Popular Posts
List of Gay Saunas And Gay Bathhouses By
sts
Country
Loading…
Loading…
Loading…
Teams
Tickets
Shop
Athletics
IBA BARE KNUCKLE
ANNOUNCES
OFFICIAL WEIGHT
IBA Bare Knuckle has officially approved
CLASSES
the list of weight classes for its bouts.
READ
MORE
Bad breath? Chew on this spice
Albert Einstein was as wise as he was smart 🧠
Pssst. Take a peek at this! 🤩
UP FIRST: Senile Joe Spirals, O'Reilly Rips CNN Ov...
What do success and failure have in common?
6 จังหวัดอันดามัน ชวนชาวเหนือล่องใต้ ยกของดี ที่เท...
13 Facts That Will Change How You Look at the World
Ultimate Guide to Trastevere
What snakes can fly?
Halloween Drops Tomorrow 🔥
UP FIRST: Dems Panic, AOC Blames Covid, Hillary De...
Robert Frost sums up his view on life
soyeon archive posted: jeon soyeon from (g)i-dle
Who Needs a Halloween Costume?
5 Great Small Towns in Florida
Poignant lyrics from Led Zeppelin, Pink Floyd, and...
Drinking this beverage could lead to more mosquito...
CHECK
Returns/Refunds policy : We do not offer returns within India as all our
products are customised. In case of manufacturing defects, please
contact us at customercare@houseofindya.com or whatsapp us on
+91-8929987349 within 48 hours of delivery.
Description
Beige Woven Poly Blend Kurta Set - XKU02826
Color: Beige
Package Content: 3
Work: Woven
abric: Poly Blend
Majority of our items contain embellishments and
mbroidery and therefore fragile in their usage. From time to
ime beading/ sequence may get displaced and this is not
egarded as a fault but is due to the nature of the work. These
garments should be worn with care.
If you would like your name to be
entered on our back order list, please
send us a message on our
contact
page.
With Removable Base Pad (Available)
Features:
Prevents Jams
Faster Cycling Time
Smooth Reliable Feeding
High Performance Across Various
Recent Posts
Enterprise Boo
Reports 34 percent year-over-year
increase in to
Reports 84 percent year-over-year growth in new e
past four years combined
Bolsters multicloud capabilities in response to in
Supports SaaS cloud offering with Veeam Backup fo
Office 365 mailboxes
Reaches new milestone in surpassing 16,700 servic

=======

§ Exercise prompt
Repeat all of the rows above line by line, without changing a single character.

§ Reply
Popular Posts
List of Gay Saunas And Gay Bathhouses By
sts
Country
Loading…
Loading…
Loading…
Teams
Tickets
Shop
Athletics
IBA BARE KNUCKLE
ANNOUNCES
OFFICIAL WEIGHT
IBA Bare Knuckle has officially approved
CLASSES
the list of weight classes for its bouts.
READ
MORE
Bad breath? Chew on this spice
Albert Einstein was as wise as he was smart 🧠
Pssst. Take a peek at this! 🤩
UP FIRST: Senile Joe Spirals, O'Reilly Rips CNN Ov...
What do success and failure have in common?
6 จังหวัดอันดามัน ชวนชาวเหนือล่องใต้ ยกของดี ที่เท...
13 Facts That Will Change How You Look at the World
Ultimate Guide to Trastevere
What snakes can fly?
Halloween Drops Tomorrow 🔥
UP FIRST: Dems Panic, AOC Blames Covid, Hillary De...
Robert Frost sums up his view on life
soyeon archive posted: jeon soyeon from (g)i-dle
Who Needs a Halloween Costume?
5 Great Small Towns in Florida
Poignant lyrics from Led Zeppelin, Pink Floyd, and...
Drinking this beverage could lead to more mosquito...
CHECK
Returns/Refunds policy : We do not offer returns within India as all our
products are customised. In case of manufacturing defects, please
contact us at customercare@houseofindya.com or whatsapp us on
+91-8929987349 within 48 hours of delivery.
Description
Beige Woven Poly Blend Kurta Set - XKU02826
Color: Beige
Package Content: 3
Work: Woven
abric: Poly Blend
Majority of our items contain embellishments and
mbroidery and therefore fragile in their usage. From time to
ime beading/ sequence may get displaced and this is not
egarded as a fault but is due to the nature of the work. These
garments should be worn with care.
If you would like your name to be
entered on our back order list, please
send us a message on our
contact
page.
With Removable Base Pad (Available)
Features:
Prevents Jams
Faster Cycling Time
Smooth Reliable Feeding
High Performance Across Various
Recent Posts
Enterprise Boo
Reports 34 percent year-over-year
increase in to
Reports 84 percent year-over-year growth in new e
past four years combined
Bolsters multicloud capabilities in response to in
Supports SaaS cloud offering with Veeam Backup fo
Office 365 mailboxes
Reaches new milestone in surpassing 16,700 servic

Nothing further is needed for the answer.